Ytterbium is found with other rare earth elements in several rare minerals. It is most often recovered commercially from monazite sand (~0.03% ytterbium). The element is also found in euxenite and xenotime. Ytterbium is normally difficult to separate from other rare earths but ion-exchange and solvent extraction techniques developed in the late 20th century have simplified separation. Known compounds of ytterbium are rare--they haven't been well characterized yet.


Naturally occurring ytterbium is composed of 7 stable isotopes, Yb-168, Yb-170, Yb-171, Yb-172, Yb-173, Yb-174, and Yb-176, with Yb-174 being the most abundant (31.8% natural abundance). 22 radioisotopes have been characterized, with the most stable being Yb-169 with a half-life of 32.026 days, Yb-175 with a half-life of 4.185 days, and Yb-166 with a half life of 56.7 hours. All of the remaining radioactive isotopes have half-lifes that are less than 2 hours, and the majority of these have half lifes that are less than 20 minutes. This element also has 6 meta states, with the most stable being Yb-169m (t? 46 seconds).

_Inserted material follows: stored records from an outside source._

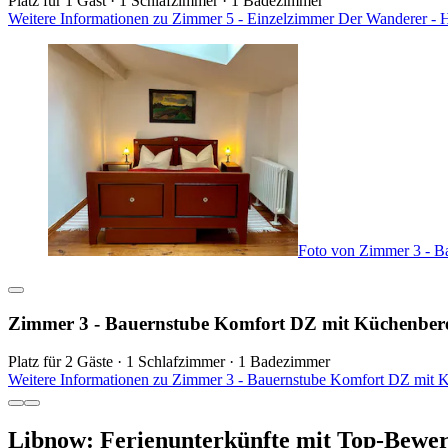
Platz für 1 Gast · 1 Schlafzimmer · 1 Badezimmer
Weitere Informationen zu Zimmer 5 - Einzelzimmer Der Wanderer - 
Foto von Zimmer 3 - B
Zimmer 3 - Bauernstube Komfort DZ mit Küchenber
Platz für 2 Gäste · 1 Schlafzimmer · 1 Badezimmer
Weitere Informationen zu Zimmer 3 - Bauernstube Komfort DZ mit K
Libnow: Ferienunterkünfte mit Top-Bewe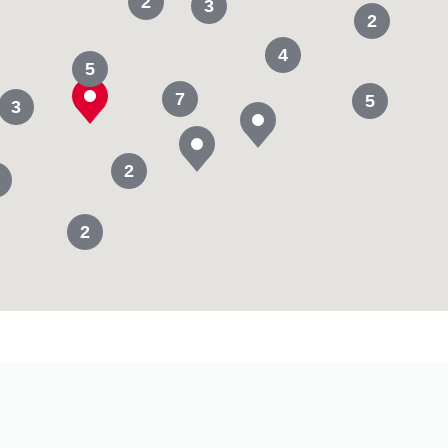
2
3
2
4
5
7
5
3
2
2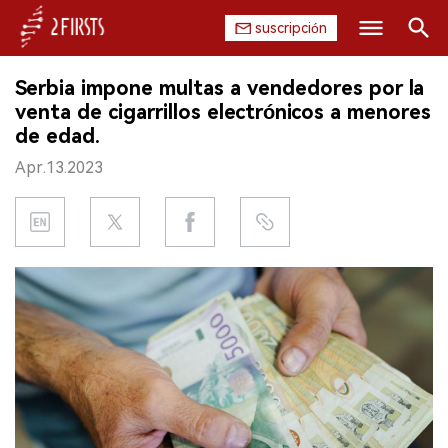
suscripción
Buscar
Serbia impone multas a vendedores por la
INICIO
venta de cigarrillos electrónicos a menores
de edad.
EMPRESA
Apr.13.2023
PRODUCTO
REGULACIÓN
CHINA
DATOS
EXPOSICIÓN
ENTREVISTA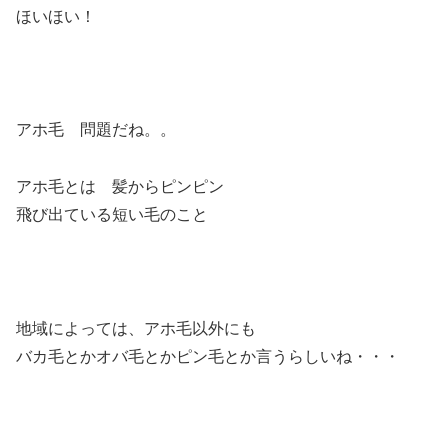
ほいほい！
アホ毛 問題だね。。
アホ毛とは 髪からピンピン
飛び出ている短い毛のこと
地域によっては、アホ毛以外にも
バカ毛とかオバ毛とかピン毛とか言うらしいね・・・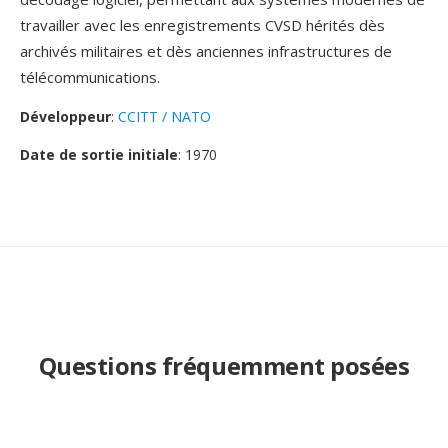
travailler avec les enregistrements CVSD hérités dès
archivés militaires et dès anciennes infrastructures de
télécommunications.
Développeur
:
CCITT / NATO
Date de sortie initiale
: 1970
Questions fréquemment posées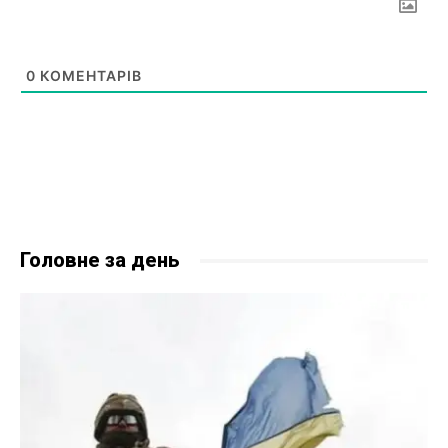
0
КОМЕНТАРІВ
Головне за день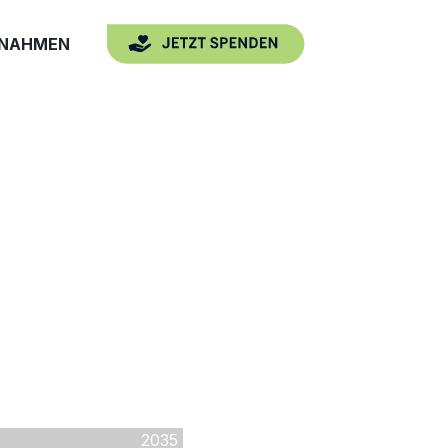
SNAHMEN
2035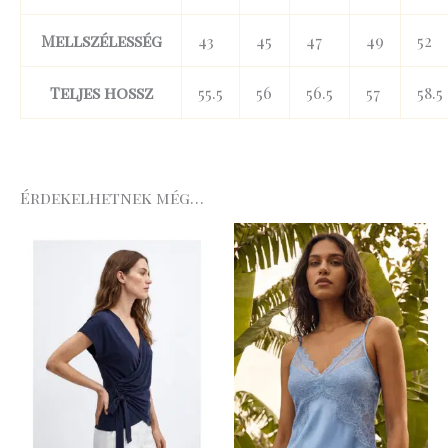
Mellszélesség
43
45
47
49
52
Teljes hossz
55.5
56
56.5
57
58.5
Érdekelhetnek még…
Original
Curre
price
price
was:
is:
18
14
.990 Ft.
.242 Ft.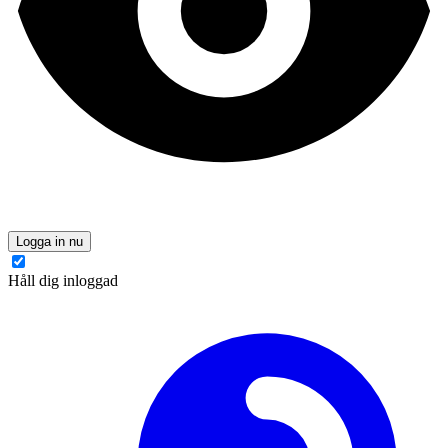
Logga in nu
Håll dig inloggad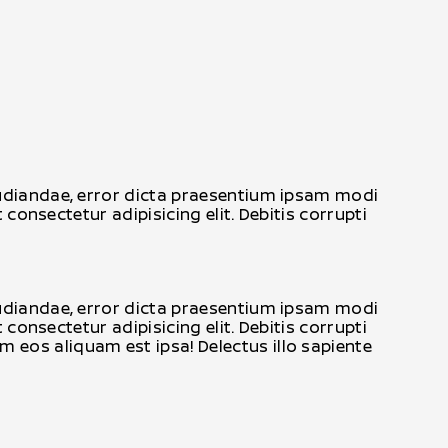
epudiandae, error dicta praesentium ipsam modi
 consectetur adipisicing elit. Debitis corrupti
epudiandae, error dicta praesentium ipsam modi
 consectetur adipisicing elit. Debitis corrupti
 eos aliquam est ipsa! Delectus illo sapiente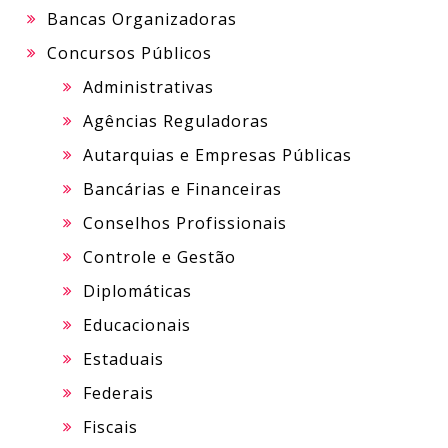
Bancas Organizadoras
Concursos Públicos
Administrativas
Agências Reguladoras
Autarquias e Empresas Públicas
Bancárias e Financeiras
Conselhos Profissionais
Controle e Gestão
Diplomáticas
Educacionais
Estaduais
Federais
Fiscais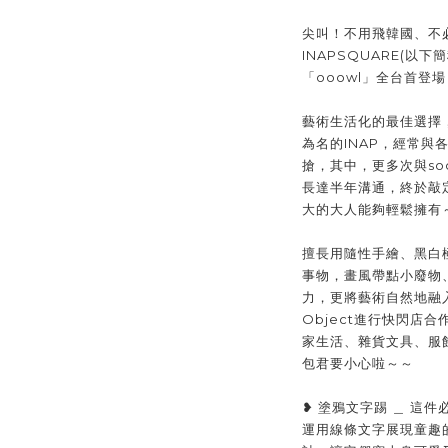
尖叫！不用飛韓國、不
INAPSQUARE(以下簡
「ooowl」全台首登場
藝術生活化的最佳選擇
為名的INAP，經常與
搶，其中，更多次與soc
長達半年溝通，終於敲
大的大人能夠輕鬆擁有
擅長用隨性手繪、黑白
事物，畫風帶點小廢物
力，更將藝術自然地融
Object進行快閃店合
家生活、雜貨文具、服
包君要小心啦～～
❥ 塗鴉文字踢 ＿ 這件
運用線條文字展現童趣的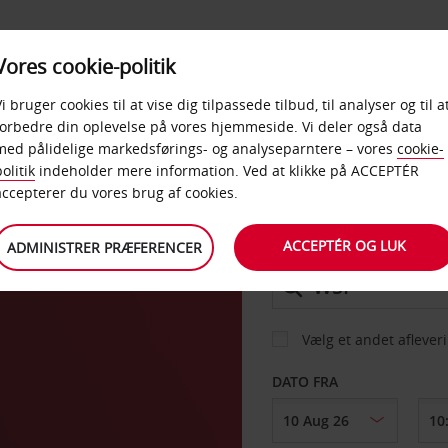
PRODUKTER &
Vores cookie-politik
BUD
TAXFREE & ERHVERV
KONTORER
Vi bruger cookies til at vise dig tilpassede tilbud, til analyser og til a
forbedre din oplevelse på vores hjemmeside. Vi deler også data
med pålidelige markedsførings- og analyseparntere – vores
cookie-
olitik
indeholder mere information. Ved at klikke på ACCEPTÉR
BIL
accepterer du vores brug af cookies.
ACCEPTÉR OG LUK
ADMINISTRER PRÆFERENCER
AFHENT FRA
Vælg et andet aflever
DATO FRA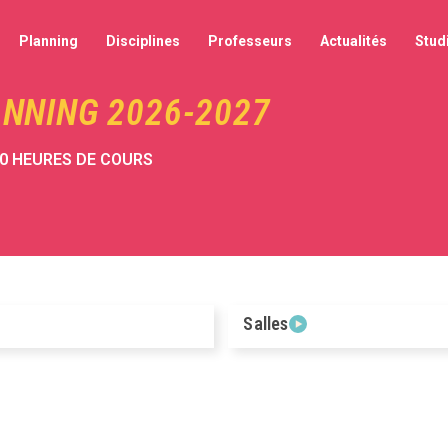
Planning
Disciplines
Professeurs
Actualités
Stud
NNING 2026-2027
60 HEURES DE COURS
Salles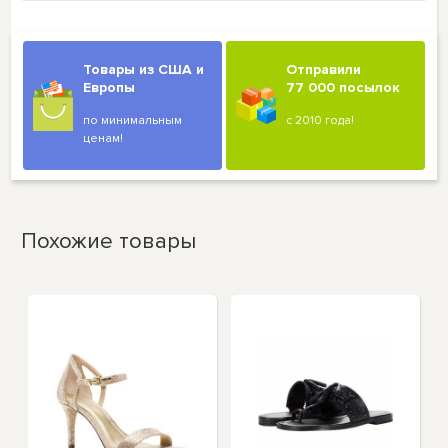
Товары из США и
Отправили
Европы
77 000 посылок
по минимальным
с 2010 года!
ценам!
Похожие товары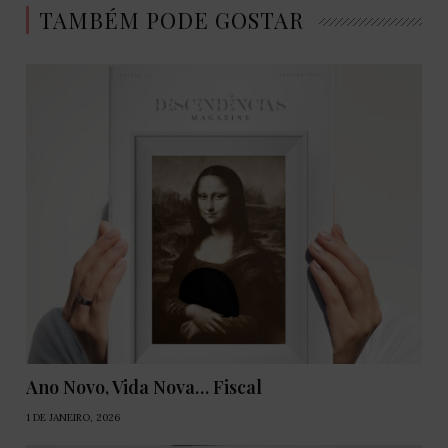
TAMBÉM PODE GOSTAR
Ano Novo, Vida Nova… Fiscal
1 DE JANEIRO, 2026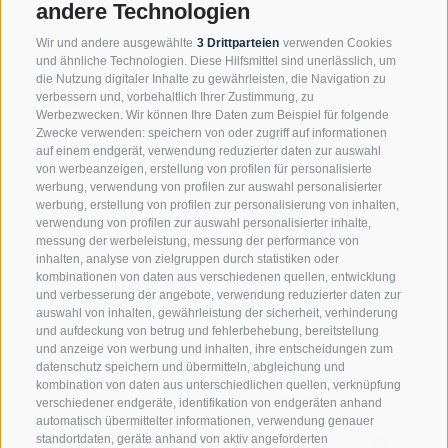
andere Technologien
Wir und andere ausgewählte
3 Drittparteien
verwenden Cookies
und ähnliche Technologien. Diese Hilfsmittel sind unerlässlich, um
die Nutzung digitaler Inhalte zu gewährleisten, die Navigation zu
verbessern und, vorbehaltlich Ihrer Zustimmung, zu
Werbezwecken. Wir können Ihre Daten zum Beispiel für folgende
Zwecke verwenden: speichern von oder zugriff auf informationen
auf einem endgerät, verwendung reduzierter daten zur auswahl
von werbeanzeigen, erstellung von profilen für personalisierte
werbung, verwendung von profilen zur auswahl personalisierter
werbung, erstellung von profilen zur personalisierung von inhalten,
verwendung von profilen zur auswahl personalisierter inhalte,
messung der werbeleistung, messung der performance von
inhalten, analyse von zielgruppen durch statistiken oder
kombinationen von daten aus verschiedenen quellen, entwicklung
und verbesserung der angebote, verwendung reduzierter daten zur
auswahl von inhalten, gewährleistung der sicherheit, verhinderung
und aufdeckung von betrug und fehlerbehebung, bereitstellung
und anzeige von werbung und inhalten, ihre entscheidungen zum
datenschutz speichern und übermitteln, abgleichung und
kombination von daten aus unterschiedlichen quellen, verknüpfung
verschiedener endgeräte, identifikation von endgeräten anhand
automatisch übermittelter informationen, verwendung genauer
standortdaten, geräte anhand von aktiv angeforderten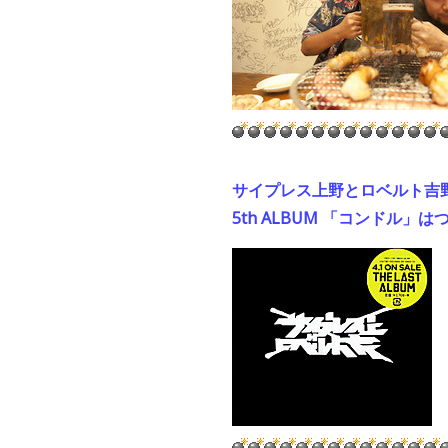
サイプレ
ス上野とロベルト吉
5th ALBUM 「コンドル」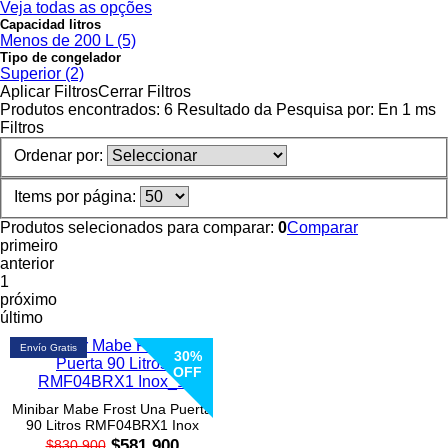
Colchones
Veja todas as opções
Capacidad litros
Menos de 200 L (5)
Cocina
Tipo de congelador
Superior (2)
Aplicar Filtros
Cerrar Filtros
Tecnología
Produtos encontrados:
6
Resultado da Pesquisa por:
En
1 ms
Filtros
ElectroHogar
Ordenar por:
Sonido
Items por página:
Produtos selecionados para comparar:
0
Comparar
Combos
primeiro
anterior
1
Herramientas
próximo
último
Cuidado
Envío Gratis
Personal
30%
OFF
Accesorios
Minibar Mabe Frost Una Puerta
90 Litros RMF04BRX1 Inox
$581.900
$830.900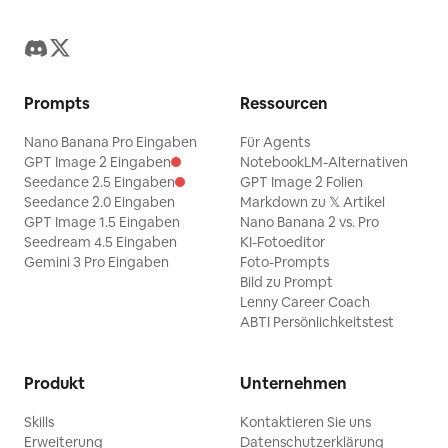
Prompts
Ressourcen
Nano Banana Pro Eingaben
Für Agents
GPT Image 2 Eingaben
NotebookLM-Alternativen
Seedance 2.5 Eingaben
GPT Image 2 Folien
Seedance 2.0 Eingaben
Markdown zu 𝕏 Artikel
GPT Image 1.5 Eingaben
Nano Banana 2 vs. Pro
Seedream 4.5 Eingaben
KI-Fotoeditor
Gemini 3 Pro Eingaben
Foto-Prompts
Bild zu Prompt
Lenny Career Coach
ABTI Persönlichkeitstest
Produkt
Unternehmen
Skills
Kontaktieren Sie uns
Erweiterung
Datenschutzerklärung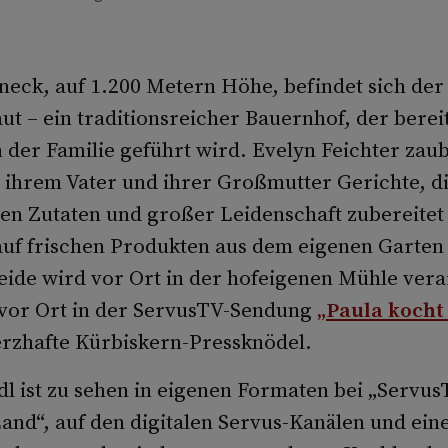
eck, auf 1.200 Metern Höhe, befindet sich der
t – ein traditionsreicher Bauernhof, der bereit
 der Familie geführt wird. Evelyn Feichter zaub
ihrem Vater und ihrer Großmutter Gerichte, die
len Zutaten und großer Leidenschaft zubereitet
auf frischen Produkten aus dem eigenen Garten
eide wird vor Ort in der hofeigenen Mühle vera
 vor Ort in der ServusTV-Sendung
„Paula kocht
rzhafte Kürbiskern-Pressknödel.
l ist zu sehen in eigenen Formaten bei „Servus
Land“, auf den digitalen Servus-Kanälen und ei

The isotopes of ytterbium range in atomic weight from 150.955 u (Yb-151) to 179.952 u (Yb-180). The primary decay mode before the most abundant stable isotope, Yb-174 is electron capture, and the primary mode after is beta emission. The primary decay products before Yb-174 are element 69 (thulium) isotopes, and the primary products after are element 71 (lutetium) isotopes. Of interest to modern quantum optics ytterbium isotopes are able to conform to both Bose-Einstein statistics and Fermi-Dirac statistics making them interesting probes in optical lattices.


Although ytterbium is fairly stable, it nevertheless should be stored in closed containers to protect it from air and moisture. All compounds of ytterbium should be treated as highly toxic although initial studies appear to indicate that the danger is limited. Ytterbium compounds are, however, known to cause skin and eye irritation and may be teratogenic. Metallic ytterbium dust poses a fire and explosion hazard.